Organized annually by Al Jazeera Balkans, in cooperation with Al Jazeera Media Network and Al Jazeera Media Institute, Al Jazeera Balkans Documentary Film Festival (AJB DOC) is an international documentary film festival and platform for the TV documentary format.
For its fifth edition, the festival will be held between 9 – 13 September in Sarajevo, presenting 25 films across the festival’s four programmes. This year, AJB DOC Film Festival also launches its Industry Days platform, aimed at supporting the development of documentary film production around the world, including international and regional co-productions.
Ahead of the festival, Modern Times Review spoke with its Director Edhem Fočo on the history and impact of Al Jazeera Balkans, the kick start to its Industry Days platform and more.
In your words, describe your role as festival director. What would you say is your primary responsibility?
I see myself more as a coordinator. I tend to give general direction for each festival edition regarding selection themes, guests to be invited, training, master classes and media relations. But most of the actual work is done by my colleagues, young yet very experienced professionals.
In terms of the festival itself, what position do you say that AJB Doc Film festival holds in the broader regional and continental documentary festival landscape?
AJB DOC is still a young festival. We have had four editions, and two of them were during pandemic times. Nonetheless, it still grew into a very respectable festival and has already nurtured its audience. We have great interest in filmmakers, producers and distributors who love to be a part of our festival, and all our screenings are usually attended by authors as well. Our selections are very limited, and I think that is where one of our advantages lies: there are almost no overlapping showings, only 12 films are selected for the main competition and around 20-25 in total. They are the best of the best, and this can be seen from the fact that three winners were later nominated for Oscars (Of Fathers And Sons, For Sama, Writing With Fire). But it is also great for the general public, as they are not swamped with too many films.
This region has some great festivals for documentary films, such as DokuFest or ZagrebDox, Makedox, etc.
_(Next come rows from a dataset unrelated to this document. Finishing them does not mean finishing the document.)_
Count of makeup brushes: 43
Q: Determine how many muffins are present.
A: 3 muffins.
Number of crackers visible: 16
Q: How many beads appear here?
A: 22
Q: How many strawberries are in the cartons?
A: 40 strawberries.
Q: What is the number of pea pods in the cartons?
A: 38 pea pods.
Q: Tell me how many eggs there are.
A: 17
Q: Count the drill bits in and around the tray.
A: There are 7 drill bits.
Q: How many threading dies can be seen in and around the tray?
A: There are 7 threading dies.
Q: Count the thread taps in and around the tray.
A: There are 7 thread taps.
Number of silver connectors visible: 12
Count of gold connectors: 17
Bosnia & Herzegovina needed a significant festival of documentary films, and now I hope we have it. We feel that we are a great addition to this fraternity, and our more prominent visibility, especially in the region, helps other regional festivals as well.
For those who are unfamiliar, can you also speak a little about the Al Jazeera Balkans channel? Perhaps some may not be familiar with this channel division based on the European Continent. And how did the festival become a project of the wider AL Jazeera Balkans platform?
Al Jazeera came to the Balkans more than a decade ago when it felt there was a void in terms of international news players in the region. We used lingua franca of people living in the area of the former Yugoslavia. We were the first channel since the war where various dialects and accents (they are now called different languages, but that is just politics) were used in all of our reporting. I guess it was the right move, as Al Jazeera Balkans is now the most distributed channel in the Balkans and its existence prompted other international players to come in. Now we have Euronews, Newsmax and Bloomberg in local languages, and CNN-affiliated channel N1, so I guess we were the pioneers and are still charting the course for others.
As far as the AJB DOC festival is concerned, it felt natural for us. Al Jazeera Balkans is the absolute leader in producing and broadcasting documentaries in the region, so we felt that we should give the city of Sarajevo a specialized documentary film festival. As of now, it looks like it was the right move.
Al Jazeera Balkans is the absolute leader in producing and broadcasting documentaries in the region, so we felt that we should give the city of Sarajevo a specialized documentary film festival.
In 2022, AJB DOC Film Festival will officially launch an industry programme. What can you tell us about this side of the festival? Why did you decide to start this? How will it be constructed? What are its goals?
Our sister channel, Al Jazeera Documentary, was with us from the very beginning. They watched our festival grow and realized and embraced its potential. They were the first to suggest that we should organize Industry Days. We accepted the idea and roped in Al Jazeera Documentary to provide financial awards and their expertise. The idea is to focus on developing films from South East Europe and the Caucasus, as well as the Middle East and North Africa. We will see how its first edition will unravel, but the initial signs look very promising, and the projects selected for the first edition of Industry Days are very serious projects by inspiring authors. We divided the Industry session into three categories: Main Pitch, Work-in-progress and Balkans Stars. Balkan Stars is reserved only for films from the former Yugoslavia and will give preference to short documentaries, whereby the first two categories will focus on feature-length films from all regions mentioned above. We are providing financial coproduction awards of over 80,000 euros, in addition to many in-kind awards by our partners.
For you personally, was there a seminal documentary film, filmmaker, or filmography that kick-started your interest in documentary film?
To be honest, I started paying attention to the impact of documentary films when Al Jazeera Balkans started broadcasting eleven years ago. The feedback from the audience was very good for the news and current affairs, but even better in terms of the documentary section. A couple of early films we did with a very basic budget (less than 10,000 euros) became very popular with the public (each with hundreds of thousands of views on YouTube). Then I realized I should put more focus and attention on the documentaries. And I have been doing that ever since.